1) We don't know this is true. We know that people that have been vaccinated show much less symptoms and are therefore less likely to get a test which can explain the lower positive test rate.
2) Again to point 1
3) They will most likely spread it back to said vaccinated people who are less likely to get sick
4) Back to point 3
5) Has this been proved anywhere?
6) For the time being. The delta variant only mutated 12 months after the first infection
Last time I saw a number, vaccinations offer more than ~60% protection against infection with Delta altogether - did you run the numbers / see some study to arrive at "they're spreading it to more people", or is this a case of "it aligns with what I already thought / it justifies my current behavior so it must be true"?
Take out the word more and I will stand by what I said. Also you might have less chance of getting infected but you also are less likely to develop symptoms and so will most likely not isolate when you are infected.
You are trying to condense a very complex scenario into a very simple argument.
"With the BNT162b2 vaccine, the effectiveness of two doses was 93.7% (95% CI, 91.6 to 95.3) among persons with the alpha variant and 88.0% (95% CI, 85.3 to 90.1) among those with the delta variant. With the ChAdOx1 nCoV-19 vaccine, the effectiveness of two doses was 74.5% (95% CI, 68.4 to 79.4) among persons with the alpha variant and 67.0% (95% CI, 61.3 to 71.8) among those with the delta variant."
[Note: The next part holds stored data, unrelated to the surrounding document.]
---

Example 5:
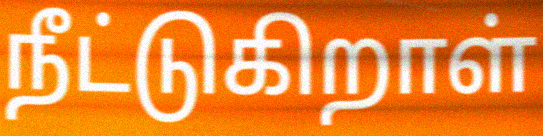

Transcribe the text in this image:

நீட்டுகிறாள்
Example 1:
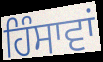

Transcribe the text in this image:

ਹਿੰਸਾਵਾਂ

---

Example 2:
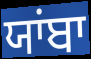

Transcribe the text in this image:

ਯਾਂਬਾ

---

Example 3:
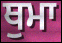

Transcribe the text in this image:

ਥੁਮਾ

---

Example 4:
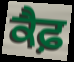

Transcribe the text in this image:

ਕੈਫ਼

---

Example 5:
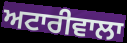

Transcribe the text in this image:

ਅਟਾਰੀਵਾਲਾ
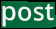
post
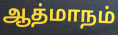
ஆத்மாநம்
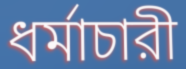
ধর্মাচারী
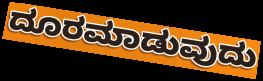
ದೂರಮಾಡುವುದು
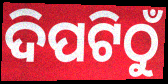
ଦିପଟିଠୁଁ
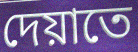
দেয়াতে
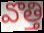
వొత్తి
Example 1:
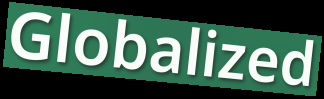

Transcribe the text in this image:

Globalized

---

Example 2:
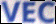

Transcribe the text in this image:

VEC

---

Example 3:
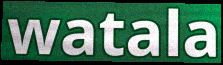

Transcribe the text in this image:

watala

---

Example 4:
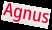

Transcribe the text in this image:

Agnus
https://www.nejm.org/doi/full/10.1056/NEJMoa2108891
On the contrary, I'm actually tightening my estimation to "more than 67%" (95% CI @ 61.3%-71.8%). BNT162b2 is Pfizer, ChAdOx1 is AstraZeneca.
> (...) also are less likely to develop symptoms and so will most likely not isolate when you are infected.
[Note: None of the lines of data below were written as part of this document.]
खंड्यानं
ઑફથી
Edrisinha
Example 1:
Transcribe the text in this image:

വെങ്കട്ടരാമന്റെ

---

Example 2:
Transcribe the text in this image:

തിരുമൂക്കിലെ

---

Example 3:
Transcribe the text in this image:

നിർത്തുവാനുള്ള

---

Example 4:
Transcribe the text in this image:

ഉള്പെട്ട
Yup, so multiply those likelihoods and let me know what number you arrived at and what assumptions did you take so that we can compare some concrete estimations. Or share some article that tried to estimate this.
> You are trying to condense a very complex scenario into a very simple argument.
I'm willing to be convinced otherwise by some data, so far the only thing you're offering is an opinion.
What is a remedy in this context? Can you put this chicken scratch in real terms or are you simply so far into pseudoscience that you've disregarded language as well?
90% of ICU cases are people that think like you in my county. Almost all new severe cases and deaths are people who believe they are above the risk.
Tell me this, since you are a "healthy" individual do you also forego all cancer screening? Do you simply have such an attunement to your own body that you can feel any rogue cells as they form? Perhaps you rub yourself with quartz because you consider it to be a "good" crystal with healing properties.
the point of the vaccine for healthy people is to limit the spread of the virus. a virus turns your cells into virus making factories. immunized people have a lower risk of infection by the virus, so are less likely to become virus factories, and so are less likely to spread it.
And they will have had every opportunity to get vaccinated, so we shouldn't optimize for them.